Social Marketing Analysis of 2 Years of Hand Hygiene Promotion
Authors: Mah MW, Tam YC, Deshpande S
Objective: To assess published hand hygiene behavioral interventions that employed a social marketing framework and to recommend improvements to future interventions.
Methods: We performed a systematic literature review by searching the PubMed database and the Cumulative Index to Nursing and Allied Health Literature for published articles about hand hygiene behavioral interventions in healthcare facilities, schools, and community settings. Our analysis included articles that describe multifaceted interventions and evaluated them with predefined social marketing benchmark criteria.
Results: Of 53 interventions analyzed in this review, 16 (30.2%) employed primary formative audience research, 5 (9.4%) incorporated social or behavioral theories, 27 (50.9%) employed segmentation and targeting of the audience, 44 (83.0%) used components of the "marketing mix," 3 (5.7%) considered the influence of competing behaviors, 7 (13.2%) cultivated relationships with the target audience, and 15 (28.3%) provided simple behavioral messages. Thirty-five (66.0%) of the interventions demonstrated a significant improvement in performance, but only 21 (39.6%) were considered to have a strong evaluative design. The median duration of the interventions was 8.0 months.
Conclusions: From a social marketing perspective, the promotion of hand hygiene could be improved in several ways. The effectiveness of social marketing in hand hygiene promotion should be tested in future interventions.
Comment: While the title suggests a review of studies in which a social marketing approach was used for hand hygiene interventions, the abstract suggests that this review included any behavioral intervention and used social marketing benchmarks to determine how many used one of more components of a social marketing approach (unfortunately, another journal that does not allow for an online read of the full text of the article to get the details without paying the price). It looks from their reporting that very few, if any, of the 53 interventions they reviewed would be classified as a social marketing one. With the limited information available from the abstract, it seems that the authors could have made a stronger case for any efficacy of a social marketing approach by comparing studies that met multiple benchmarks (see the NSMC model, pdf file) vs those that had few or none. Reading between the lines, the analysis is done to set up recommendations that can be summed up as more social marketing is needed.
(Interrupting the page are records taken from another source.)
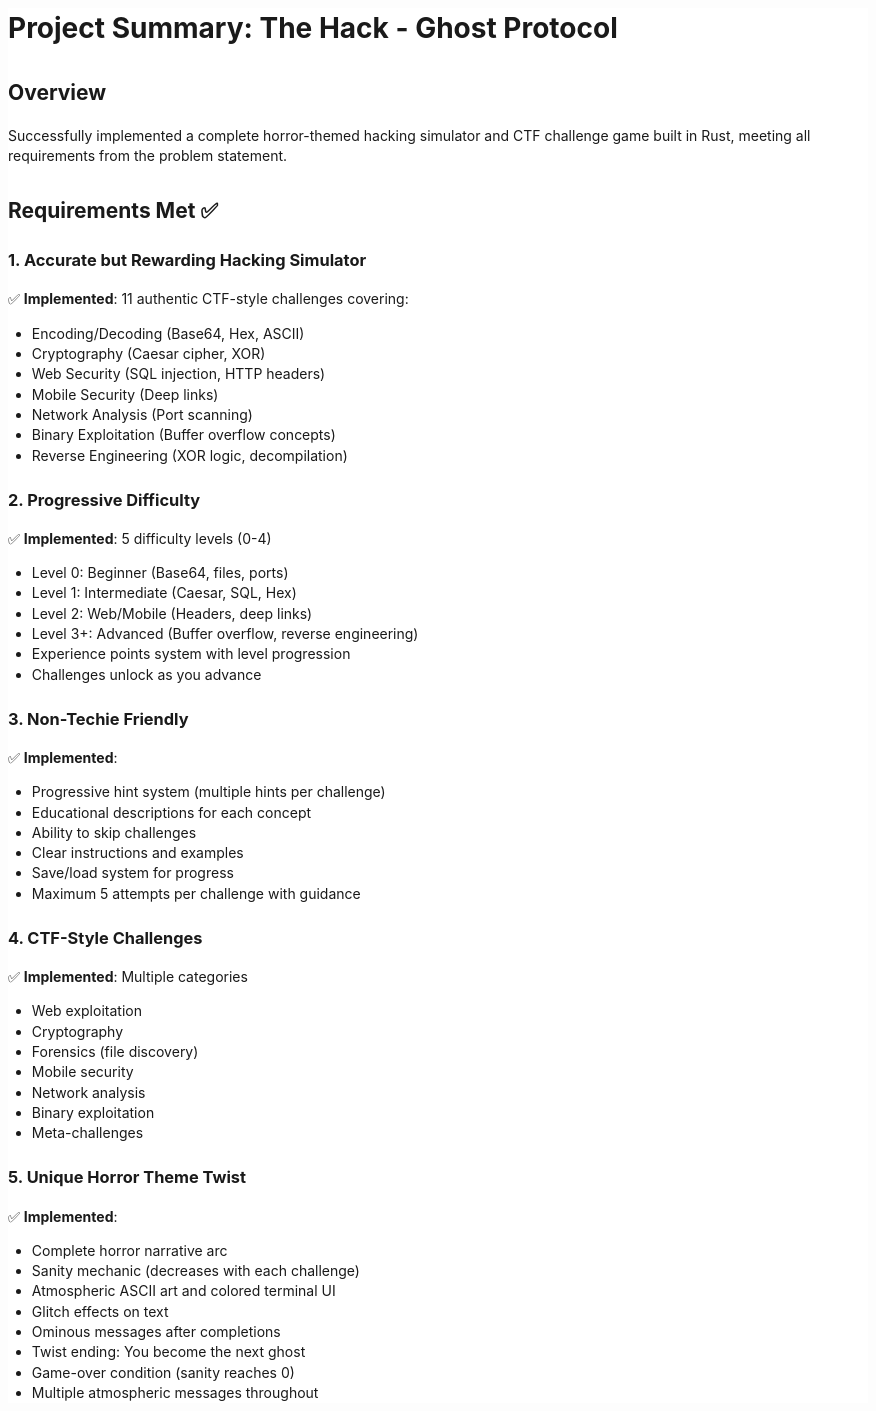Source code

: # Project Summary: The Hack - Ghost Protocol

## Overview
Successfully implemented a complete horror-themed hacking simulator and CTF challenge game built in Rust, meeting all requirements from the problem statement.

## Requirements Met ✅

### 1. Accurate but Rewarding Hacking Simulator
✅ **Implemented**: 11 authentic CTF-style challenges covering:
- Encoding/Decoding (Base64, Hex, ASCII)
- Cryptography (Caesar cipher, XOR)
- Web Security (SQL injection, HTTP headers)
- Mobile Security (Deep links)
- Network Analysis (Port scanning)
- Binary Exploitation (Buffer overflow concepts)
- Reverse Engineering (XOR logic, decompilation)

### 2. Progressive Difficulty
✅ **Implemented**: 5 difficulty levels (0-4)
- Level 0: Beginner (Base64, files, ports)
- Level 1: Intermediate (Caesar, SQL, Hex)
- Level 2: Web/Mobile (Headers, deep links)
- Level 3+: Advanced (Buffer overflow, reverse engineering)
- Experience points system with level progression
- Challenges unlock as you advance

### 3. Non-Techie Friendly
✅ **Implemented**:
- Progressive hint system (multiple hints per challenge)
- Educational descriptions for each concept
- Ability to skip challenges
- Clear instructions and examples
- Save/load system for progress
- Maximum 5 attempts per challenge with guidance

### 4. CTF-Style Challenges
✅ **Implemented**: Multiple categories
- Web exploitation
- Cryptography
- Forensics (file discovery)
- Mobile security
- Network analysis
- Binary exploitation
- Meta-challenges

### 5. Unique Horror Theme Twist
✅ **Implemented**:
- Complete horror narrative arc
- Sanity mechanic (decreases with each challenge)
- Atmospheric ASCII art and colored terminal UI
- Glitch effects on text
- Ominous messages after completions
- Twist ending: You become the next ghost
- Game-over condition (sanity reaches 0)
- Multiple atmospheric messages throughout

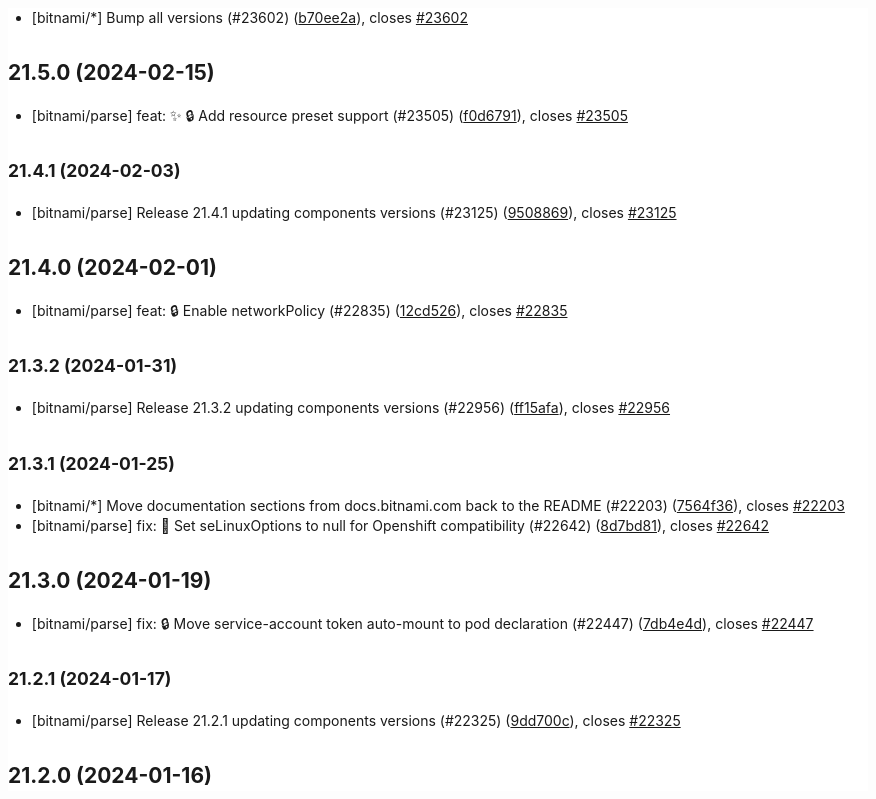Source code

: * [bitnami/*] Bump all versions (#23602) ([b70ee2a](https://github.com/bitnami/charts/commit/b70ee2a30e4dc256bf0ac52928fb2fa7a70f049b)), closes [#23602](https://github.com/bitnami/charts/issues/23602)

## 21.5.0 (2024-02-15)

* [bitnami/parse] feat: :sparkles: :lock: Add resource preset support (#23505) ([f0d6791](https://github.com/bitnami/charts/commit/f0d6791d556c9a2a6cb158e7b1fbb47d3e7061bf)), closes [#23505](https://github.com/bitnami/charts/issues/23505)

## <small>21.4.1 (2024-02-03)</small>

* [bitnami/parse] Release 21.4.1 updating components versions (#23125) ([9508869](https://github.com/bitnami/charts/commit/9508869e498092f7e34782244a9191ce5cd0dbe9)), closes [#23125](https://github.com/bitnami/charts/issues/23125)

## 21.4.0 (2024-02-01)

* [bitnami/parse] feat: :lock: Enable networkPolicy (#22835) ([12cd526](https://github.com/bitnami/charts/commit/12cd526925c3a30da42fcd9c4906702cce01a790)), closes [#22835](https://github.com/bitnami/charts/issues/22835)

## <small>21.3.2 (2024-01-31)</small>

* [bitnami/parse] Release 21.3.2 updating components versions (#22956) ([ff15afa](https://github.com/bitnami/charts/commit/ff15afaae0f31df340f9a152fcf17ad7a4cffe6f)), closes [#22956](https://github.com/bitnami/charts/issues/22956)

## <small>21.3.1 (2024-01-25)</small>

* [bitnami/*] Move documentation sections from docs.bitnami.com back to the README (#22203) ([7564f36](https://github.com/bitnami/charts/commit/7564f36ca1e95ff30ee686652b7ab8690561a707)), closes [#22203](https://github.com/bitnami/charts/issues/22203)
* [bitnami/parse] fix: :bug: Set seLinuxOptions to null for Openshift compatibility (#22642) ([8d7bd81](https://github.com/bitnami/charts/commit/8d7bd81996b5b9d1a42ce275224725023cda7e5f)), closes [#22642](https://github.com/bitnami/charts/issues/22642)

## 21.3.0 (2024-01-19)

* [bitnami/parse] fix: :lock: Move service-account token auto-mount to pod declaration (#22447) ([7db4e4d](https://github.com/bitnami/charts/commit/7db4e4dcda0b5025fe65c26509c9fffc594ef5ac)), closes [#22447](https://github.com/bitnami/charts/issues/22447)

## <small>21.2.1 (2024-01-17)</small>

* [bitnami/parse] Release 21.2.1 updating components versions (#22325) ([9dd700c](https://github.com/bitnami/charts/commit/9dd700c95beda77ef3204a0cabde8d2b3dd5dd1f)), closes [#22325](https://github.com/bitnami/charts/issues/22325)

## 21.2.0 (2024-01-16)
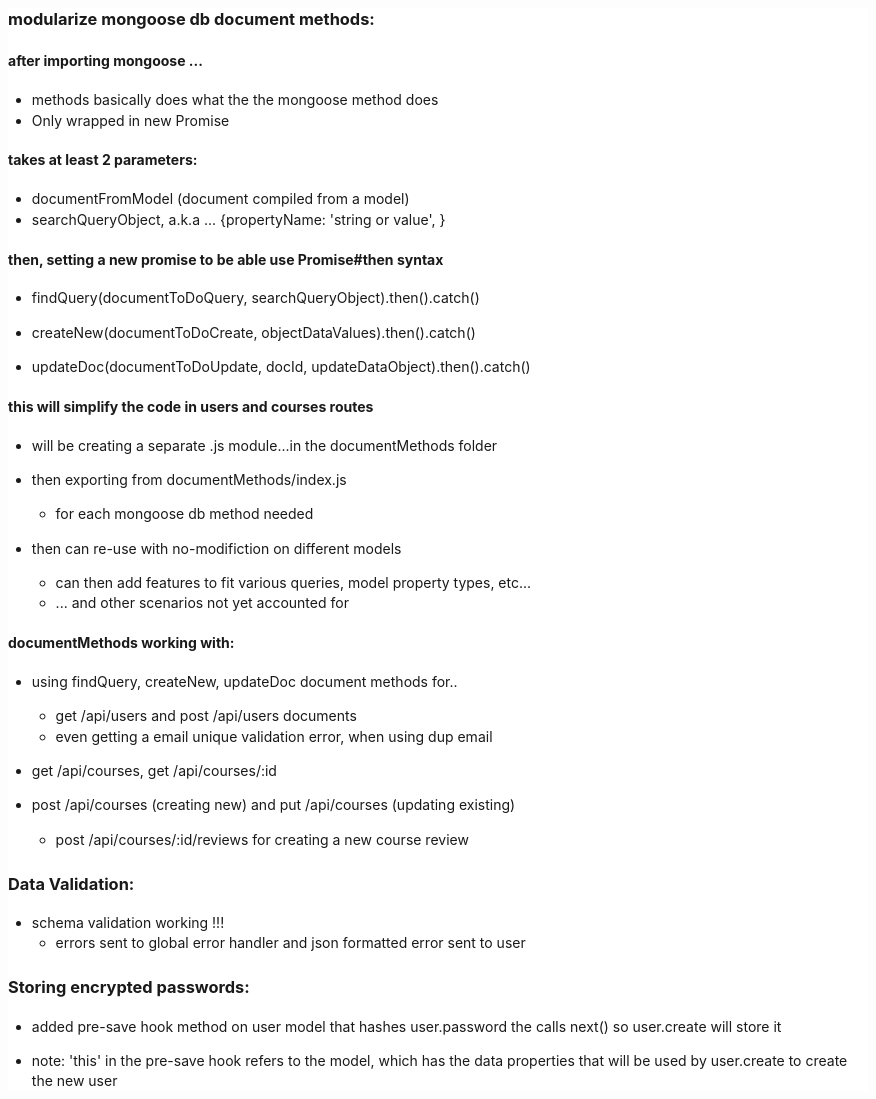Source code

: ### modularize mongoose db document methods:

#### after importing mongoose ...
- methods basically does what the the mongoose method does
- Only wrapped in new Promise

#### takes at least 2 parameters:
- documentFromModel (document compiled from a model)
- searchQueryObject, a.k.a ... {propertyName: 'string or value', }

#### then, setting a new promise to be able use Promise#then syntax

- findQuery(documentToDoQuery, searchQueryObject).then().catch()

- createNew(documentToDoCreate, objectDataValues).then().catch()

- updateDoc(documentToDoUpdate, docId, updateDataObject).then().catch()

#### this will simplify the code in users and courses routes  

- will be creating a separate .js module...in the documentMethods folder

- then exporting from documentMethods/index.js
  - for each mongoose db method needed

- then can re-use with no-modifiction on different models
  - can then add features to fit various queries, model property types, etc...
  - ... and other scenarios not yet accounted for

#### documentMethods working with:

- using findQuery, createNew, updateDoc document methods for..
  - get /api/users and post /api/users documents
  - even getting a email unique validation error, when using dup email

- get /api/courses, get /api/courses/:id

- post /api/courses (creating new) and put /api/courses (updating existing)

  - post /api/courses/:id/reviews for creating a new course review

### Data Validation:

- schema validation working !!!
  - errors sent to global error handler and json formatted error sent to user

### Storing encrypted passwords:

- added pre-save hook method on user model that hashes user.password
    the calls next() so user.create will store it

- note: 'this' in the pre-save hook refers to the model, which has the data properties that will be used by user.create to create the new user
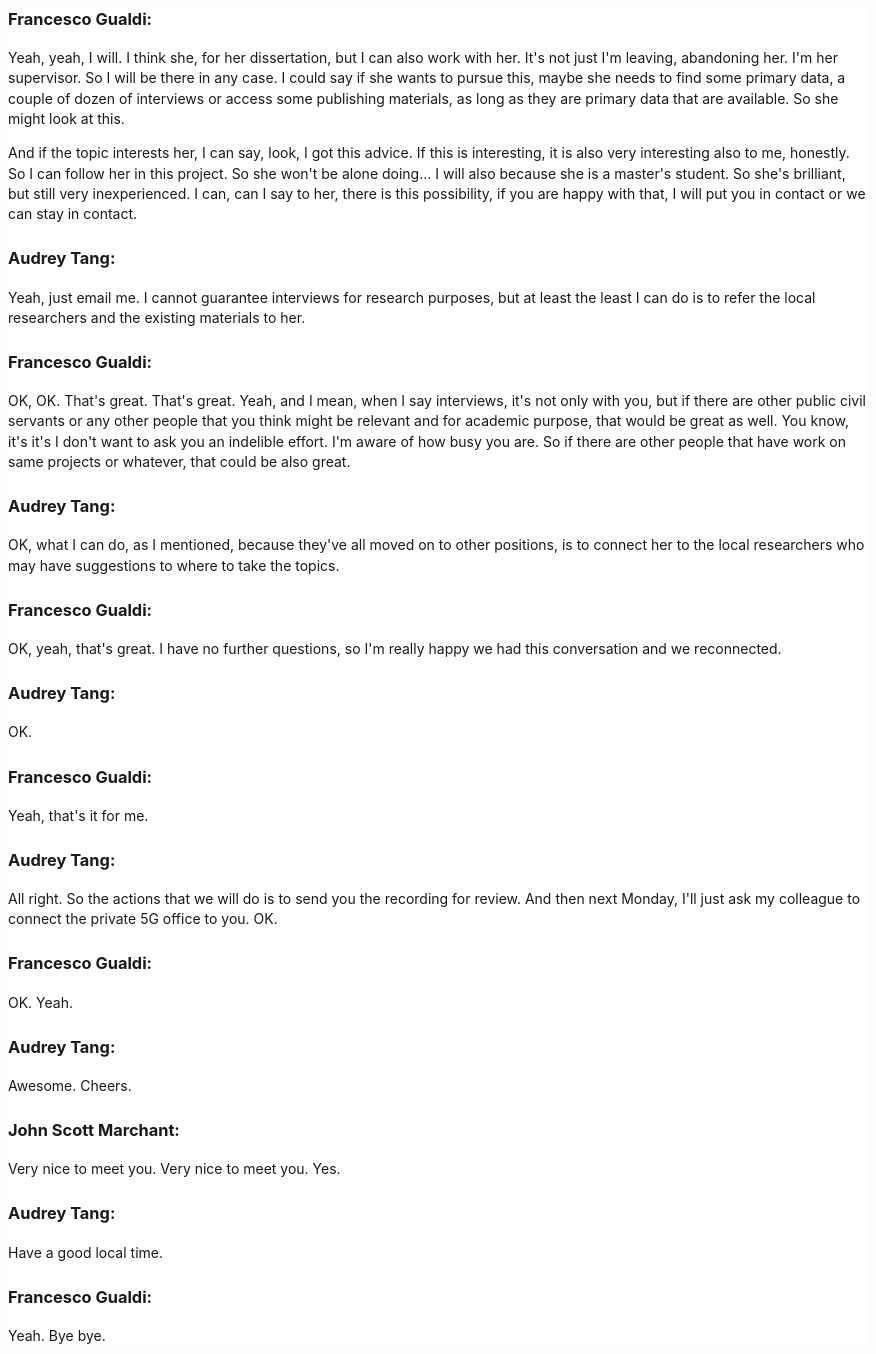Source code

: ### Francesco Gualdi:
Yeah, yeah, I will. I think she, for her dissertation, but I can also work with her. It's not just I'm leaving, abandoning her. I'm her supervisor. So I will be there in any case. I could say if she wants to pursue this, maybe she needs to find some primary data, a couple of dozen of interviews or access some publishing materials, as long as they are primary data that are available. So she might look at this. 

And if the topic interests her, I can say, look, I got this advice. If this is interesting, it is also very interesting also to me, honestly. So I can follow her in this project. So she won't be alone doing... I will also because she is a master's student. So she's brilliant, but still very inexperienced. I can, can I say to her, there is this possibility, if you are happy with that, I will put you in contact or we can stay in contact. 

### Audrey Tang:
Yeah, just email me. I cannot guarantee interviews for research purposes, but at least the least I can do is to refer the local researchers and the existing materials to her. 

### Francesco Gualdi:
OK, OK. That's great. That's great. Yeah, and I mean, when I say interviews, it's not only with you, but if there are other public civil servants or any other people that you think might be relevant and for academic purpose, that would be great as well. You know, it's it's I don't want to ask you an indelible effort. I'm aware of how busy you are. So if there are other people that have work on same projects or whatever, that could be also great. 

### Audrey Tang:
OK, what I can do, as I mentioned, because they've all moved on to other positions, is to connect her to the local researchers who may have suggestions to where to take the topics. 

### Francesco Gualdi:
OK, yeah, that's great. I have no further questions, so I'm really happy we had this conversation and we reconnected. 

### Audrey Tang:
OK. 

### Francesco Gualdi:
Yeah, that's it for me. 

### Audrey Tang:
All right. So the actions that we will do is to send you the recording for review. And then next Monday, I'll just ask my colleague to connect the private 5G office to you. OK. 

### Francesco Gualdi:
OK. Yeah. 

### Audrey Tang:
Awesome. Cheers. 

### John Scott Marchant:
Very nice to meet you. Very nice to meet you. Yes. 

### Audrey Tang:
Have a good local time. 

### Francesco Gualdi:
Yeah. Bye bye.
The report does little to address whether social marketing interventions are useful or more effective than traditional behavioral or health communication interventions in addressing this public health problem. One question the analysis raises for me is what are the most useful benchmarks to use to decide whether an intervention is a social marketing one or not? Having a standard tool for investigators to use to assess the relative advantages of approaches that incorporate many elements of social marketing may help us establish an, albeit indirect, empirical base to support assertions that social marketing is indeed an improvement upon other approaches for many different health behaviors.
These types of reviews can be useful to highlight where social marketing could be employed to strengthen behavioral interventions aimed at achieving public health impact. However, one would hope that more can be done with the available data that simply ticking off benchmarks. Whether the social marketing 'dose' or strength of a public health program (e.g., how many elements are incorporated into the program design) has an incremental impact on behavior change is an interesting question that this type of meta-analysis could be examining. But then again, having individual studies to work with that have a robust enough research design and report statistics that allow you to draw these types of conclusions is always the Achilles heel in this line of work.
And a note to authors: In the digital age, good abstracts may be your only chance to have an online presence with your work. Make the most of them!